Some people think cloud servers are the way to ramp up quickly – and can be – but if you have security and privacy requirements dictated by your business and the type of data you are collecting, then cloud may not be the solution. Dedicated servers tend to be the better solution if you have security requirements. Cloud works if your promotion is more about content without data collection.

There are solutions that are all cloud or all dedicated, but there is also a hybrid that uses both. This works if you have heavy content and data security requirements.

To ramp up quickly, if you are using solely a cloud server solution, then you should be able to add servers quickly. Cloud servers can usually be added in minutes or a few hours (which may still be problematic for some promotions). If you are using a dedicated server or hybrid solution, the timing to ramp up may be trickier. Most people don’t want to pay the extra costs for a dedicated server to be waiting just in case things go wrong – and a dedicated server can take hours or days to get into place – time you may not have.

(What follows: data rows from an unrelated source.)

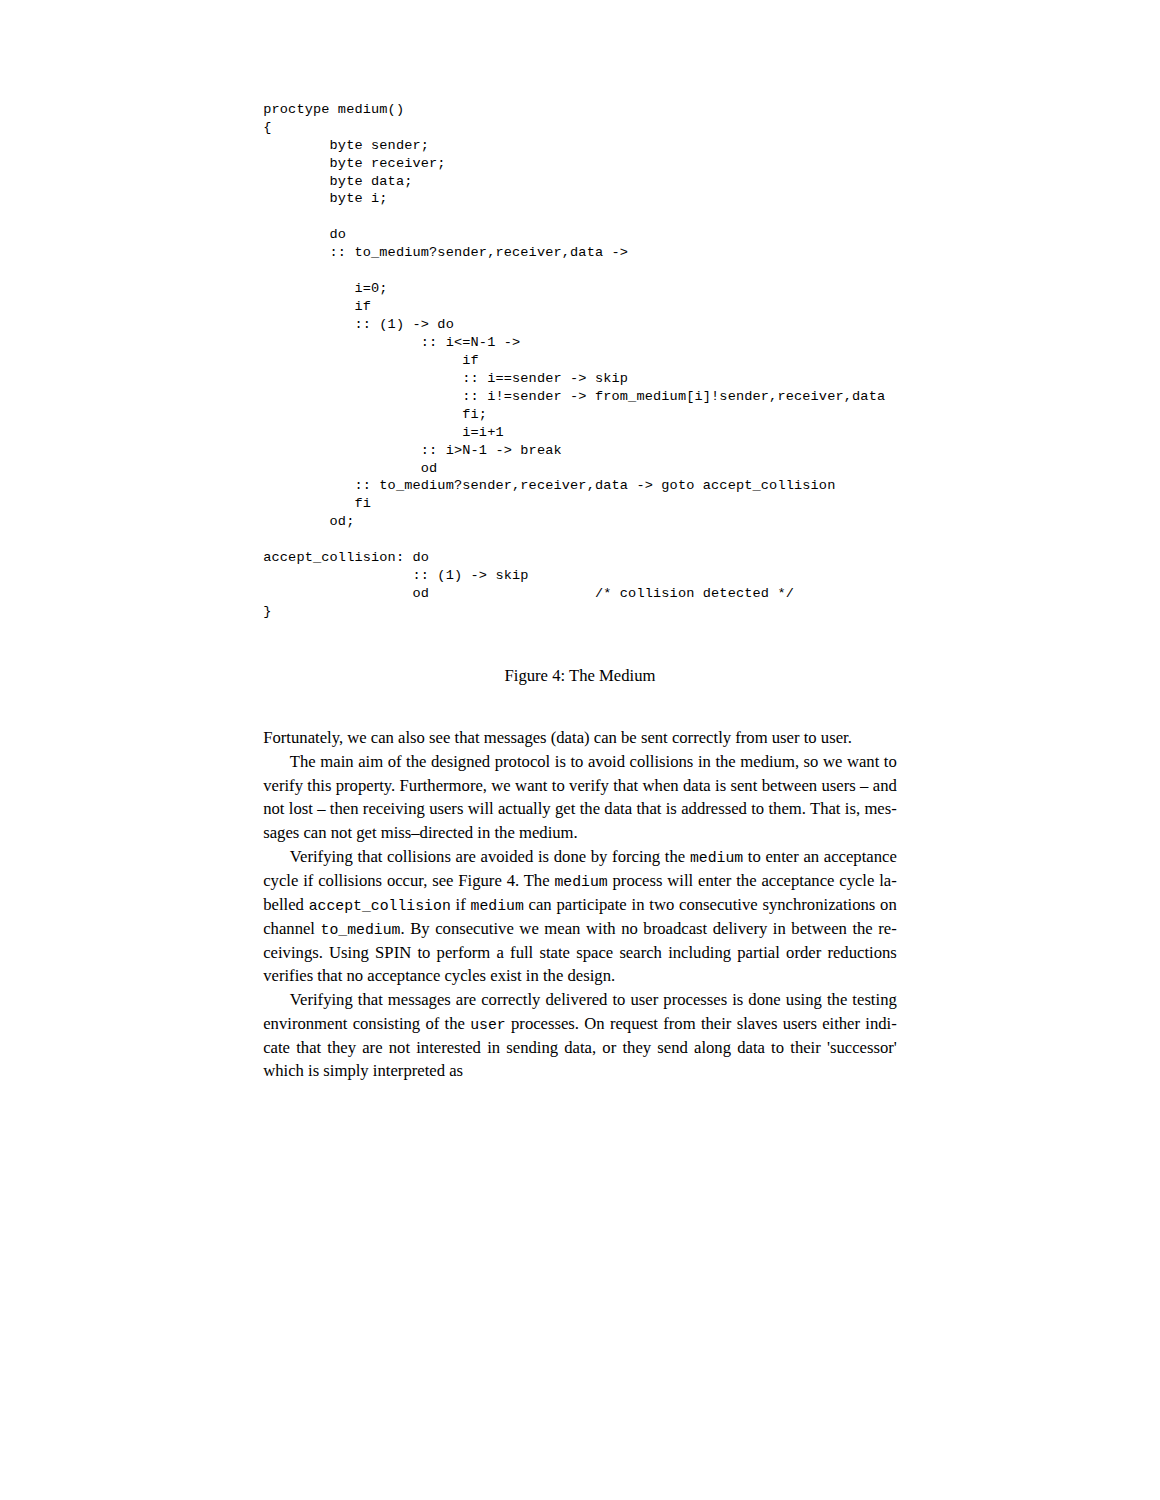proctype medium()
{
        byte sender;
        byte receiver;
        byte data;
        byte i;

        do
        :: to_medium?sender,receiver,data ->

           i=0;
           if
           :: (1) -> do
                   :: i<=N-1 ->
                        if
                        :: i==sender -> skip
                        :: i!=sender -> from_medium[i]!sender,receiver,data
                        fi;
                        i=i+1
                   :: i>N-1 -> break
                   od
           :: to_medium?sender,receiver,data -> goto accept_collision
           fi
        od;

accept_collision: do
                  :: (1) -> skip
                  od                    /* collision detected */
}
Figure 4: The Medium
Fortunately, we can also see that messages (data) can be sent correctly from user to user.
The main aim of the designed protocol is to avoid collisions in the medium, so we want to verify this property. Furthermore, we want to verify that when data is sent between users – and not lost – then receiving users will actually get the data that is addressed to them. That is, messages can not get miss–directed in the medium.
Verifying that collisions are avoided is done by forcing the medium to enter an acceptance cycle if collisions occur, see Figure 4. The medium process will enter the acceptance cycle labelled accept_collision if medium can participate in two consecutive synchronizations on channel to_medium. By consecutive we mean with no broadcast delivery in between the receivings. Using SPIN to perform a full state space search including partial order reductions verifies that no acceptance cycles exist in the design.
Verifying that messages are correctly delivered to user processes is done using the testing environment consisting of the user processes. On request from their slaves users either indicate that they are not interested in sending data, or they send along data to their 'successor' which is simply interpreted as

And speaking of costs, there are other factors in place that you will need to consider in your hosting solution like bandwidth, load balancers and firewalls. These things can have their own simultaneous user limitations or heavy costs involved in upgrading. We have seen many a competitor add servers, only to have a site go down anyway because the firewall only supported a fraction of the users coming in to the site.

The bottom line is that you have to look at your company’s security requirements, advertising goals, your budget and how the campaign works to come up with the best server solution and ramp-up strategy for your program. We work with our clients with these factors in mind to develop the best custom solution for your promotion.

 

Are any third party services on your web site that rely on another company’s servers being used by the web site like page tracking or plug-ins?

Remember to consider tracking tags and plug-ins that come from other servers. While Google Analytics can handle an influx in traffic, an ad banner tracking pixel going to a third party site may not have the bandwidth in place that you do – and could take your site down when the third party site crashes. Same with plug-ins – if you use them beware. You may need to plan on upping your usage plan to ensure bandwidth is in place, or rebuild the plug-in so it doesn’t rely on a third party.

 

Maserati page downWhat is the plan if the site does go down?

The worst nightmare of any advertiser is that a “Site Unavailable” message is served instead of the promotion. But we have seen this happen to advertisers that thought they had it in control. Ask your host what message the user will see, and ask if you can customize the default error message “just in case.” This may be the most important message the user sees – and make a difference between them coming back later or not.